The path to seniority sees job opportunities become ever more exclusive and expectations over skill set higher. Head of Internal Audit jobs tend to arise as a result of retirement or employees moving into other areas of the business, so for those heads of audit looking to make a move or find a new opportunity, their sources are likely to come via search firms or their own personal network.
An overarching regulatory climate is certainly prompting financial services firms to be at the forefront of the hiring squad when it comes to locating internal auditors with the required seniority and expertise. There are some roles available within industry and commerce, and for those interested in relocating, the Middle East holds a great deal of potential as a number of privately owned companies are setting up their own Internal Audit functions and are thus looking to bring in heads of audit to run the departments.

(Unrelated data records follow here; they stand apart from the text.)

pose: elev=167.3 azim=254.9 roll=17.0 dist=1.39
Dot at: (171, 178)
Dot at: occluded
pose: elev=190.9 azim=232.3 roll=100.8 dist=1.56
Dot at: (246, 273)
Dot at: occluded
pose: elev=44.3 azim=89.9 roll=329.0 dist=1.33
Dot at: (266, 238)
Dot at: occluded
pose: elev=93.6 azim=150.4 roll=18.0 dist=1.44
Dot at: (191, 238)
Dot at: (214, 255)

Historically, companies have recruited for head of internal audit roles externally, though the trend that has now been emerging seems to indicate a greater appetite for internal hires, as companies are seeking heads of audit in possession of commercial experience gained from working within the business. This desire for commercial savvy is prevalent across the majority of sectors as firms acknowledge the importance of ensuring their managers are instilled with an all-round understanding of the business, including sales and operations as well as internal processes.
A technical grounding in audit certainly qualifies as essential criteria for head of internal audit positions; however that alone will not progress your career. Servicing the business side of the role as well as the personal, heads of audit must have an acute understanding of the impact of the audit function on the business itself and its users. Keeping informed of changes and updates in regulations is a certain prerequisite for any head of internal audit. As the key point of contact with regulating bodies those in senior audit roles are expected to be able to communicate clearly and effectively in order to relate the facets of audit processes and necessary recommendations in a way that those outside of the audit function can comprehend.
Communication is key as the head of internal audit is required to liaise with the most senior figures of their business, including both the audit committee and executive board, as well as being able to talk to key stakeholders in the company. This is a job that requires a certain level of gravitas in its influential position within a business and excellent presentation skills to match.
From communication to computing, the importance of technological expertise should not be discounted for those in a head of internal audit job. Cyber security and internal audit are more and more becoming close bedfellows as companies work to align the two in order to strengthen internal processes and their defence against information security breaches and attacks. Therefore, heads of internal audit need to have in their professional arsenal a strong understanding of technology, while not from an IT background, but the ability to decipher its impact both on audit and the business.